Agora que os destinos do Egito retornam à encruzilhada, com os militares ainda no poder, os muçulmanos moderados a ganharem as eleições e os radicais salafistas a obterem 30% dos votos expressos, reivindicando as regras medievais da sharia como fundamento da nova Constituição, vale a pena lembrar o nascimento da Praça Tahrir como território simbólico e elemento orgânico do encontro de credos e do combate pela liberdade.

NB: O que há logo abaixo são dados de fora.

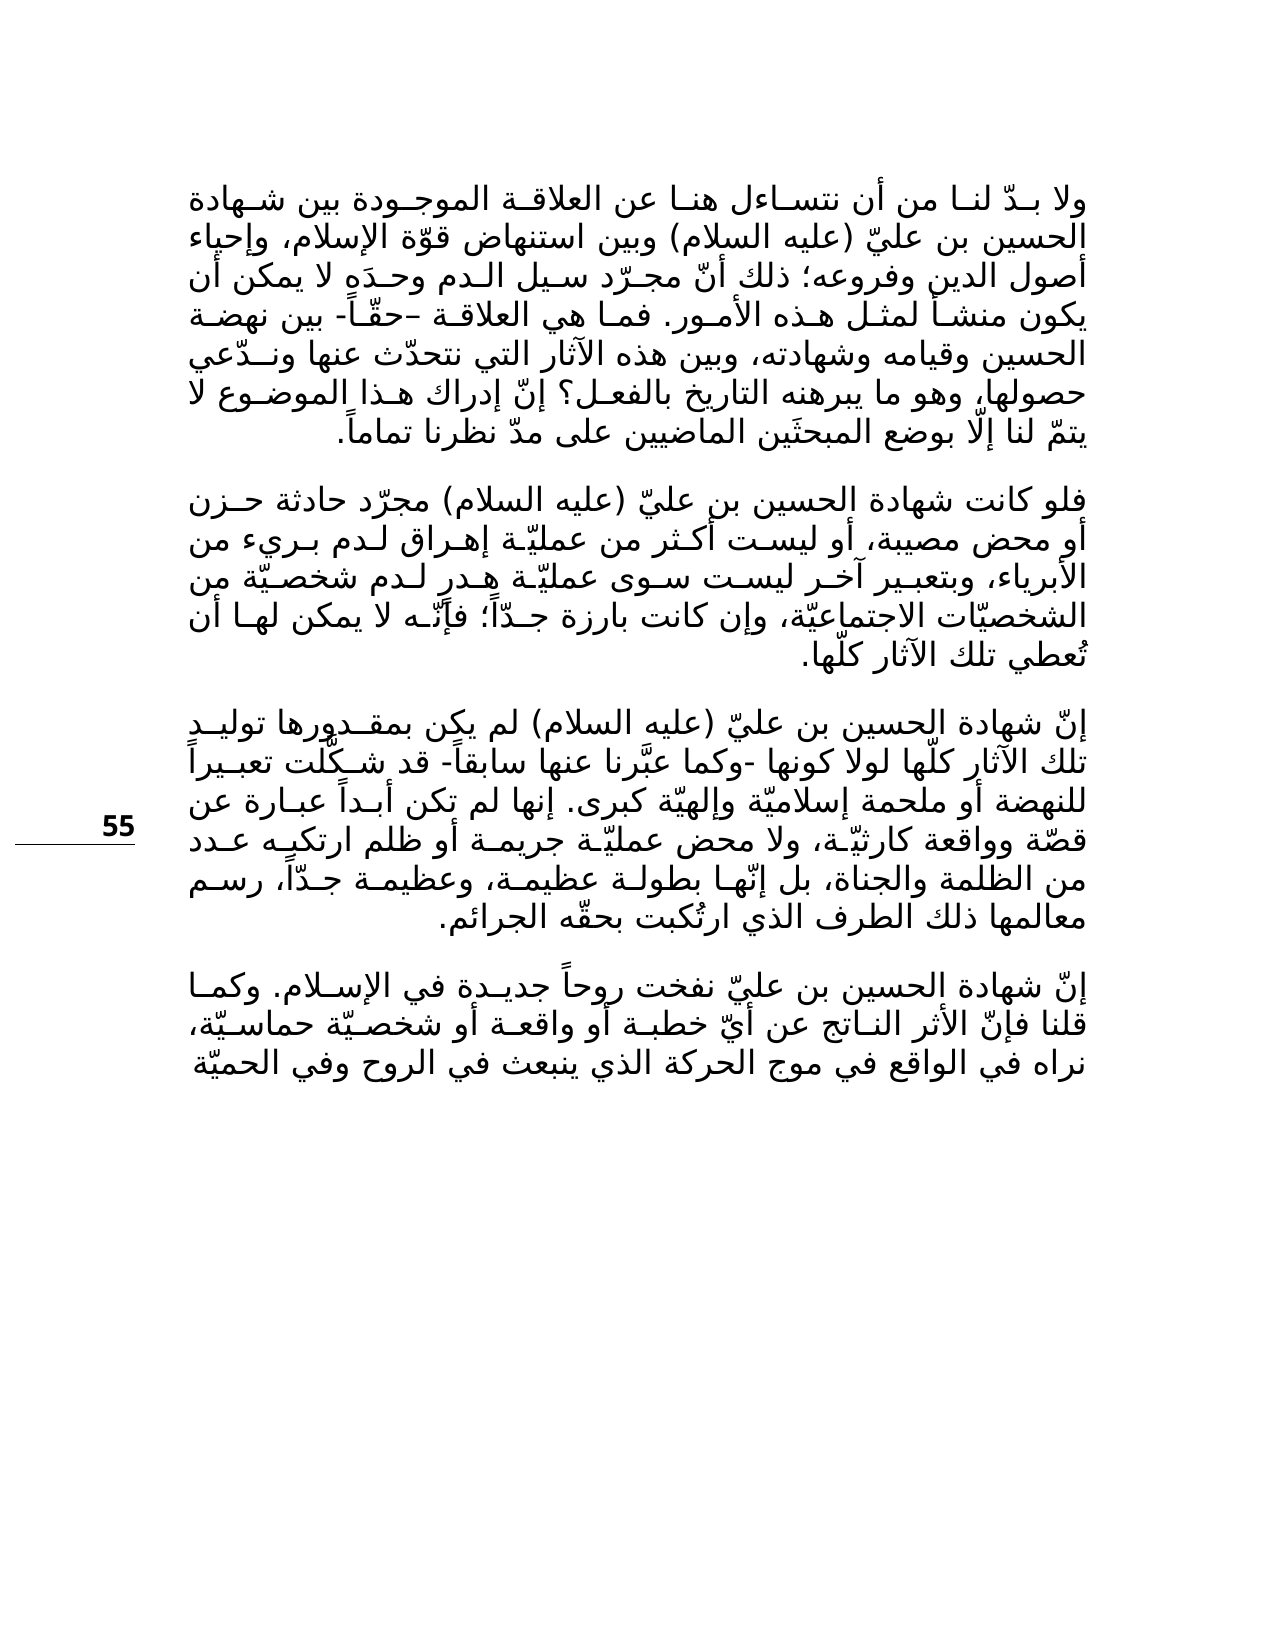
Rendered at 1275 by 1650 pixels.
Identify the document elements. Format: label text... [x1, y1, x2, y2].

Em 25 de janeiro de 2011, o dentista e escritor egípcio Alaa Al Aswany, fundador do movimento oposicionista Kefaya que havia anos preparava a mudança no Egito, chegou atrasado à manifestação da Praça Tahrir que iria marcar o fim do regime despótico de Hosni Mubarak. Quando foi avisado do que estava a acontecer, vestiu-se à pressa e correu para se juntar ao milhão de compatriotas que haviam saído à rua para exigir a queda do regime. Ali permaneceu dezoito dias, vivendo os acontecimentos revolucionários e assistindo ao renascimento de um país que em todo o mundo muitos olhavam como destinado a viver na indolência, na estagnação e sob o jugo da bota militar.

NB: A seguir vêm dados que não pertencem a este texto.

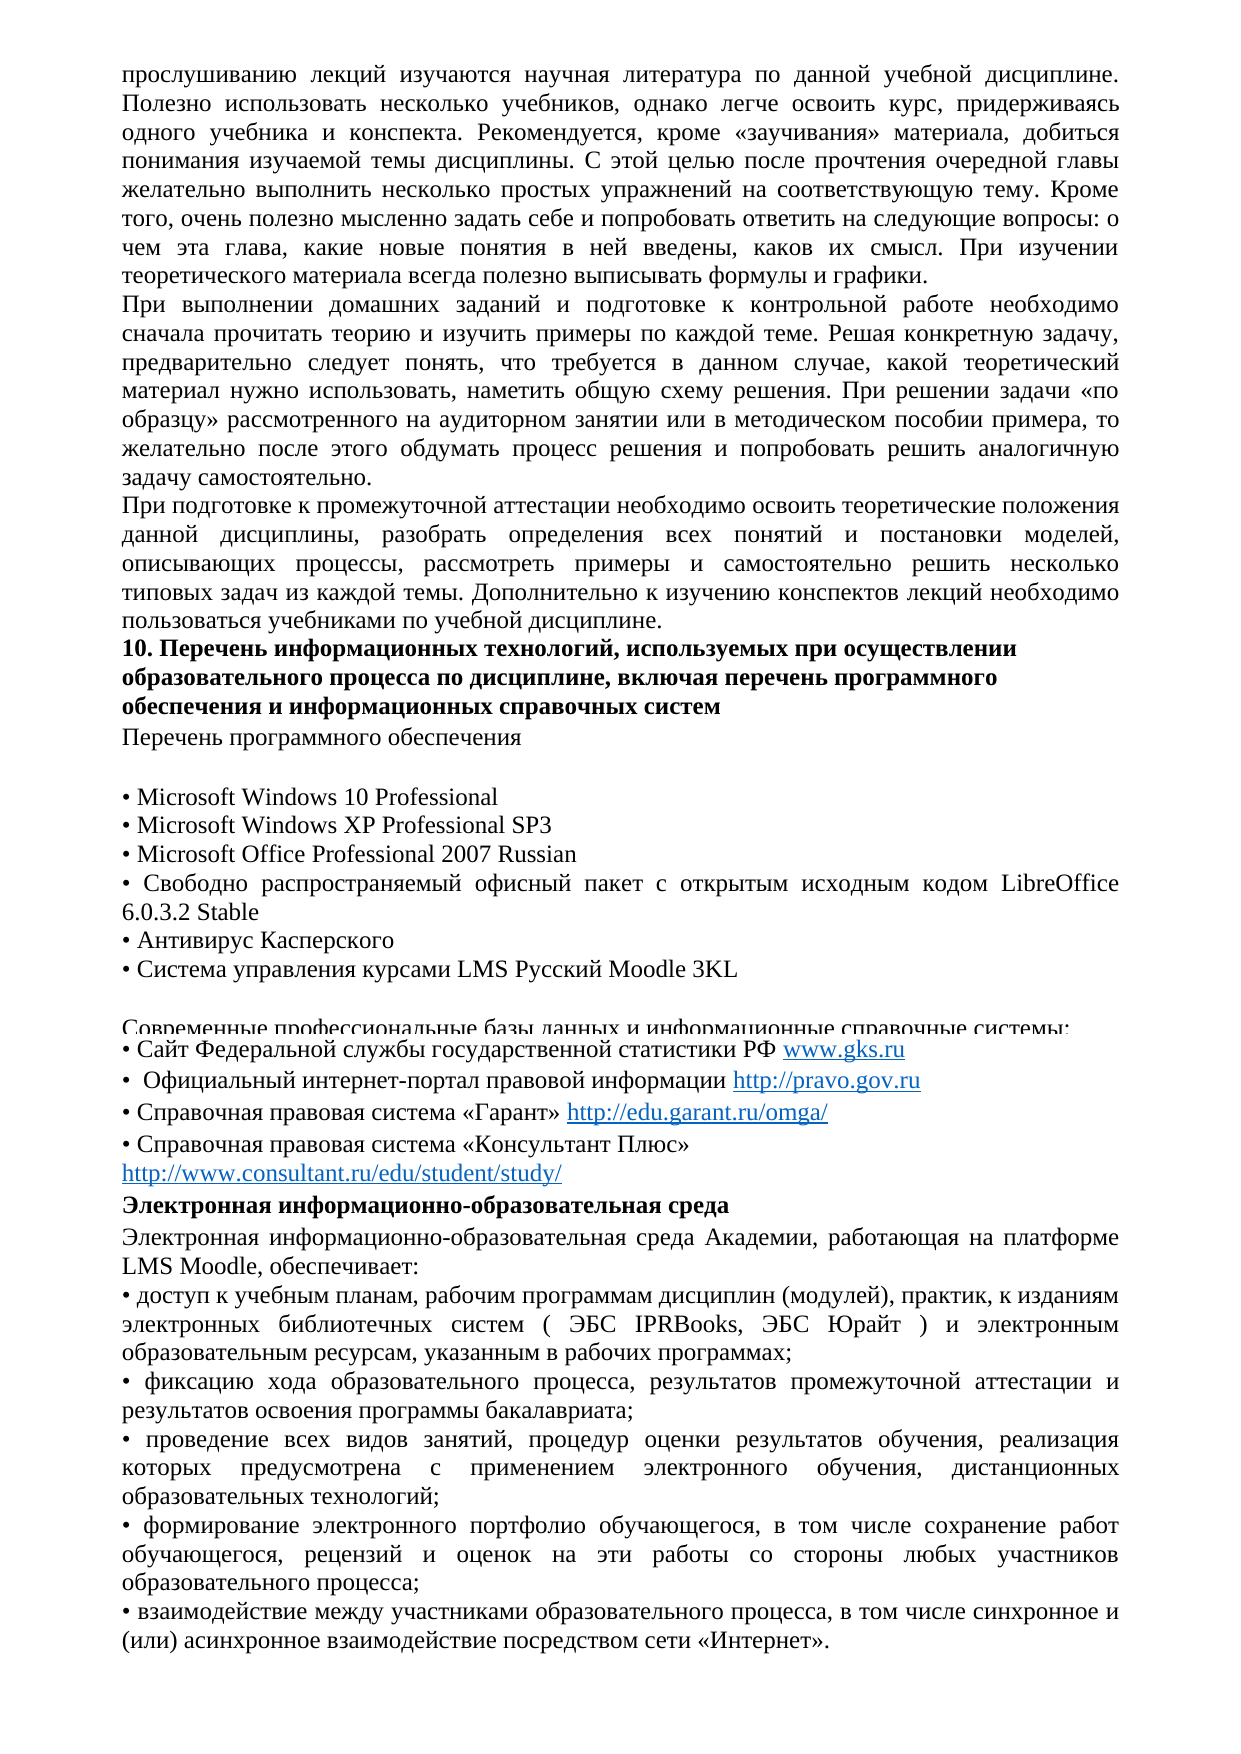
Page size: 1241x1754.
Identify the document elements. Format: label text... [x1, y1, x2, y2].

table_cell • Справочная правовая система «Консультант Плюс» http://www.consultant.ru/edu/student/study/ [118, 1129, 1124, 1190]
table_cell 10. Перечень информационных технологий, используемых при осуществлении образовательного процесса по дисциплине, включая перечень программного обеспечения и информационных справочных систем [118, 634, 1124, 722]
table_cell Электронная информационно-образовательная среда [118, 1190, 1124, 1222]
table_cell • Сайт Федеральной службы государственной статистики РФ www.gks.ru [118, 1034, 1124, 1066]
table_cell • Официальный интернет-портал правовой информации http://pravo.gov.ru [118, 1066, 1124, 1097]
table_cell Электронная информационно-образовательная среда Академии, работающая на платформе LMS Moodle, обеспечивает: • доступ к учебным планам, рабочим программам дисциплин (модулей), практик, к изданиям электронных библиотечных систем ( ЭБС IPRBooks, ЭБС Юрайт ) и электронным образовательным ресурсам, указанным в рабочих программах; • фиксацию хода образовательного процесса, результатов промежуточной аттестации и результатов освоения программы бакалавриата; • проведение всех видов занятий, процедур оценки результатов обучения, реализация которых предусмотрена с применением электронного обучения, дистанционных образовательных технологий; • формирование электронного портфолио обучающегося, в том числе сохранение работ обучающегося, рецензий и оценок на эти работы со стороны любых участников образовательного процесса; • взаимодействие между участниками образовательного процесса, в том числе синхронное и (или) асинхронное взаимодействие посредством сети «Интернет». [118, 1223, 1124, 1662]
table_cell • Справочная правовая система «Гарант» http://edu.garant.ru/omga/ [118, 1097, 1124, 1129]
table_header прослушиванию лекций изучаются научная литература по данной учебной дисциплине. Полезно использовать несколько учебников, однако легче освоить курс, придерживаясь одного учебника и конспекта. Рекомендуется, кроме «заучивания» материала, добиться понимания изучаемой темы дисциплины. С этой целью после прочтения очередной главы желательно выполнить несколько простых упражнений на соответствующую тему. Кроме того, очень полезно мысленно задать себе и попробовать ответить на следующие вопросы: о чем эта глава, какие новые понятия в ней введены, каков их смысл. При изучении теоретического материала всегда полезно выписывать формулы и графики. При выполнении домашних заданий и подготовке к контрольной работе необходимо сначала прочитать теорию и изучить примеры по каждой теме. Решая конкретную задачу, предварительно следует понять, что требуется в данном случае, какой теоретический материал нужно использовать, наметить общую схему решения. При решении задачи «по образцу» рассмотренного на аудиторном занятии или в методическом пособии примера, то желательно после этого обдумать процесс решения и попробовать решить аналогичную задачу самостоятельно. При подготовке к промежуточной аттестации необходимо освоить теоретические положения данной дисциплины, разобрать определения всех понятий и постановки моделей, описывающих процессы, рассмотреть примеры и самостоятельно решить несколько типовых задач из каждой темы. Дополнительно к изучению конспектов лекций необходимо пользоваться учебниками по учебной дисциплине. [118, 59, 1124, 633]
table_cell Перечень программного обеспечения • Microsoft Windows 10 Professional • Microsoft Windows XP Professional SP3 • Microsoft Office Professional 2007 Russian • Cвободно распространяемый офисный пакет с открытым исходным кодом LibreOffice 6.0.3.2 Stable • Антивирус Касперского • Cистема управления курсами LMS Русский Moodle 3KL Современные профессиональные базы данных и информационные справочные системы: [118, 723, 1124, 1034]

Este O Estado do Egito recua um pouco no tempo e reproduz mais de quatro dezenas de crónicas publicadas em jornais entre 2008 e 2010. Nelas se abordam temas tão diversos, que a revolução iria rapidamente passar para o centro das atenções, como o autoritarismo e a corrupção do regime, a estagnação económica, a brutalidade da polícia, a pobreza endémica, a repressão das mulheres, o cerco vivido pelas minorias cristãs, o lugar do fanatismo ou a construção da democracia. Em todos esses artigos se pode entretanto detetar uma leitura comum, ajustada a duas linhas coincidentes e complementares que o movimento revolucionário irá adotar. A primeira aponta para aquilo a que o escritor discutivelmente chama o «caráter especial» da generalidade dos egípcios, que os terá tornado «menos propensos ao conflito e mais inclinados ao compromisso», à recusa maioritária da violência e da tentação do extremismo político e religioso. A segunda, decisiva nos acontecimentos de janeiro, leva-o a considerar que os seus compatriotas «como camelos», suportando a repressão, as humilhações e a fome por muito tempo, mas com uma enorme capacidade, quando finalmente se revoltam, de o fazerem «subitamente e com um ímpeto que é impossível controlar».

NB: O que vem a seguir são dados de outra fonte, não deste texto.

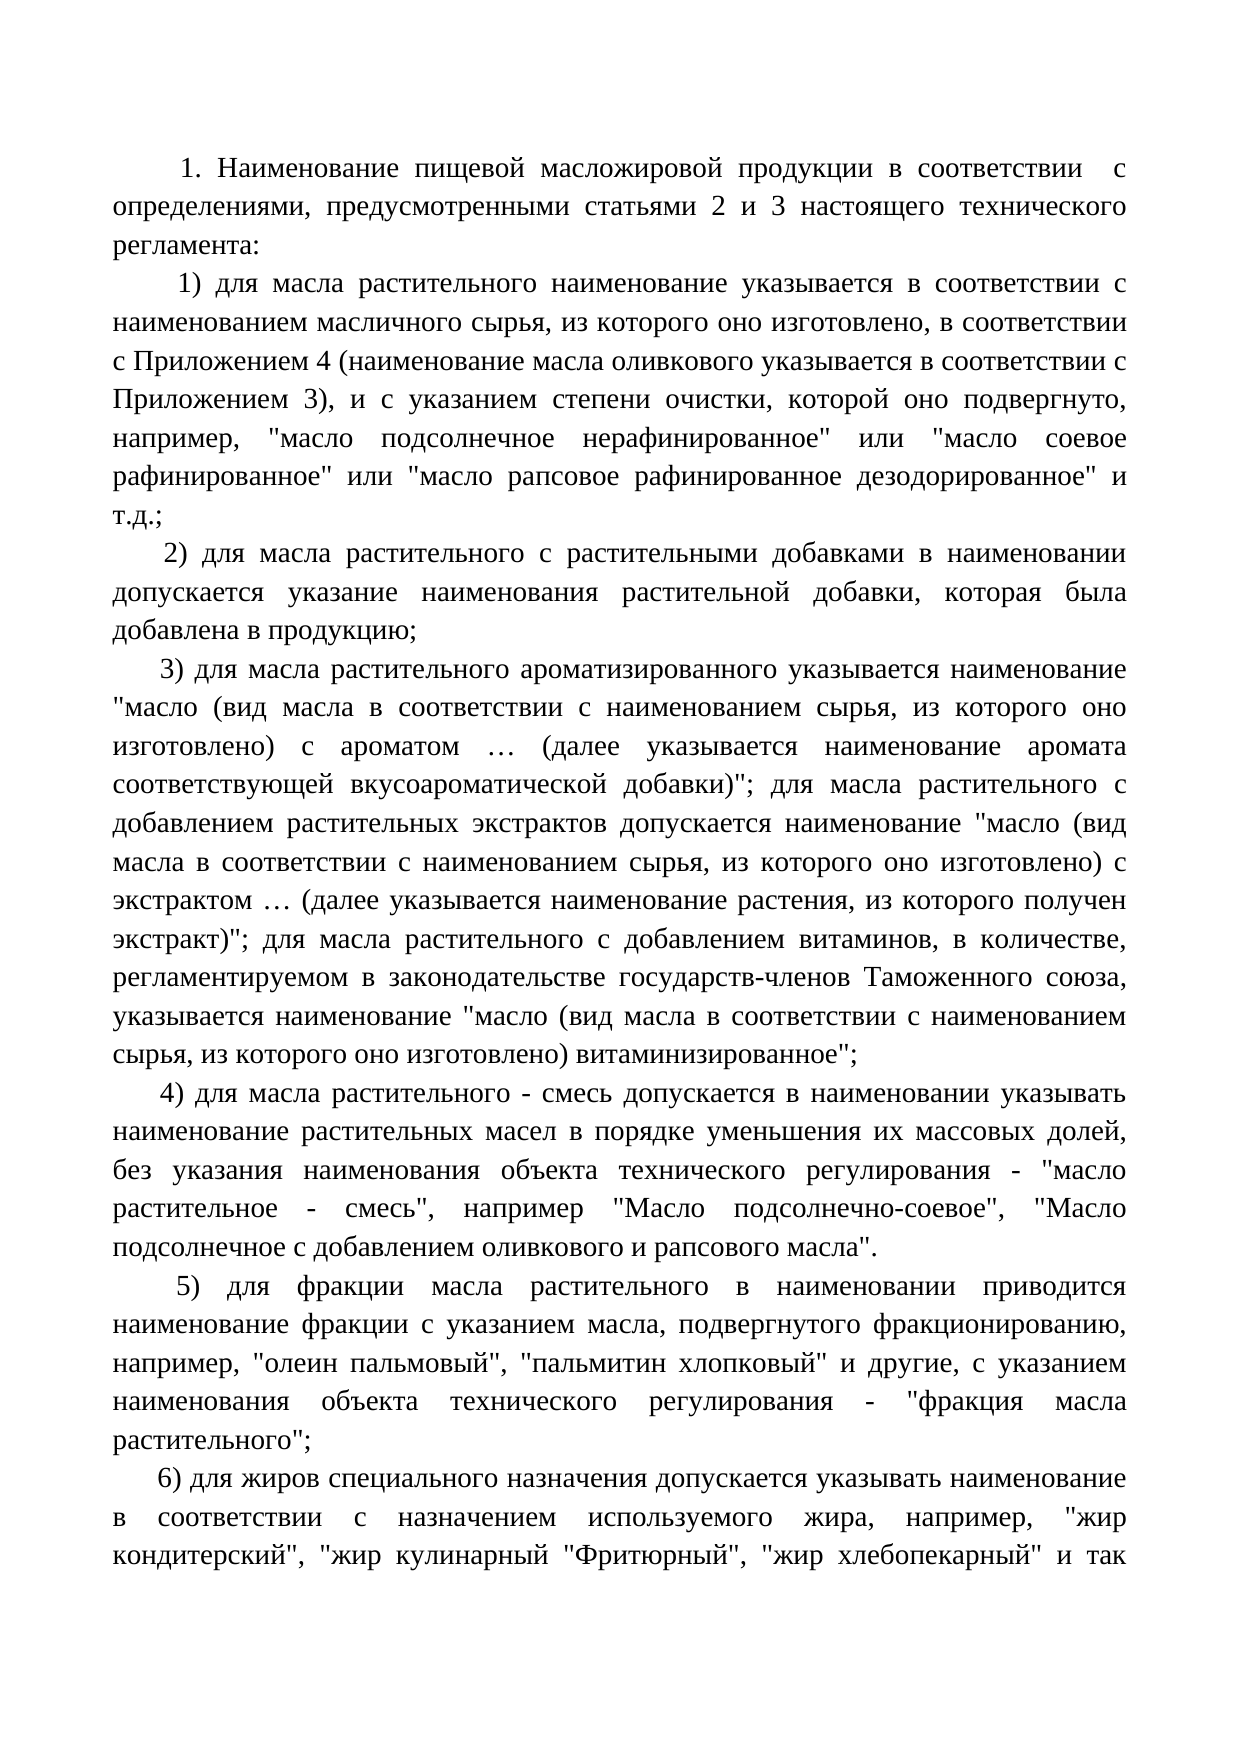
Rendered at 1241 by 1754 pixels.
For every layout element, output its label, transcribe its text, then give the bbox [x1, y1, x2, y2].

text 1. Наименование пищевой масложировой продукции в соответствии с определениями, предусмотренными статьями 2 и 3 настоящего технического регламента: [112, 150, 1128, 261]
text 3) для масла растительного ароматизированного указывается наименование "масло (вид масла в соответствии с наименованием сырья, из которого оно изготовлено) с ароматом … (далее указывается наименование аромата соответствующей вкусоароматической добавки)"; для масла растительного с добавлением растительных экстрактов допускается наименование "масло (вид масла в соответствии с наименованием сырья, из которого оно изготовлено) с экстрактом … (далее указывается наименование растения, из которого получен экстракт)"; для масла растительного с добавлением витаминов, в количестве, регламентируемом в законодательстве государств-членов Таможенного союза, указывается наименование "масло (вид масла в соответствии с наименованием сырья, из которого оно изготовлено) витаминизированное"; [112, 651, 1128, 1070]
text 4) для масла растительного - смесь допускается в наименовании указывать наименование растительных масел в порядке уменьшения их массовых долей, без указания наименования объекта технического регулирования - "масло растительное - смесь", например "Масло подсолнечно-соевое", "Масло подсолнечное с добавлением оливкового и рапсового масла". [112, 1075, 1128, 1263]
text 2) для масла растительного с растительными добавками в наименовании допускается указание наименования растительной добавки, которая была добавлена в продукцию; [112, 535, 1128, 646]
text 1) для масла растительного наименование указывается в соответствии с наименованием масличного сырья, из которого оно изготовлено, в соответствии с Приложением 4 (наименование масла оливкового указывается в соответствии с Приложением 3), и с указанием степени очистки, которой оно подвергнуто, например, "масло подсолнечное нерафинированное" или "масло соевое рафинированное" или "масло рапсовое рафинированное дезодорированное" и т.д.; [112, 266, 1128, 530]
text 5) для фракции масла растительного в наименовании приводится наименование фракции с указанием масла, подвергнутого фракционированию, например, "олеин пальмовый", "пальмитин хлопковый" и другие, с указанием наименования объекта технического регулирования - "фракция масла растительного"; [112, 1268, 1128, 1455]
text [112, 1460, 1128, 1571]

Este livro ajuda-nos a mitigar a surpresa causada na maior parte do mundo pelo eclodir da aparentemente inexplicável revolução egípcia, e a compreender o impulso de esperança e de mudança que esta suscitou. Mas também a vislumbrar, por vezes mascarados, alguns dos seus piores inimigos.
Alaa Al Aswany, O Estado do Egito. Trad. de Lucília Filipe. Quetzal. 296 págs. Versão revista de uma nota publicada na LER de Novembro de 2011.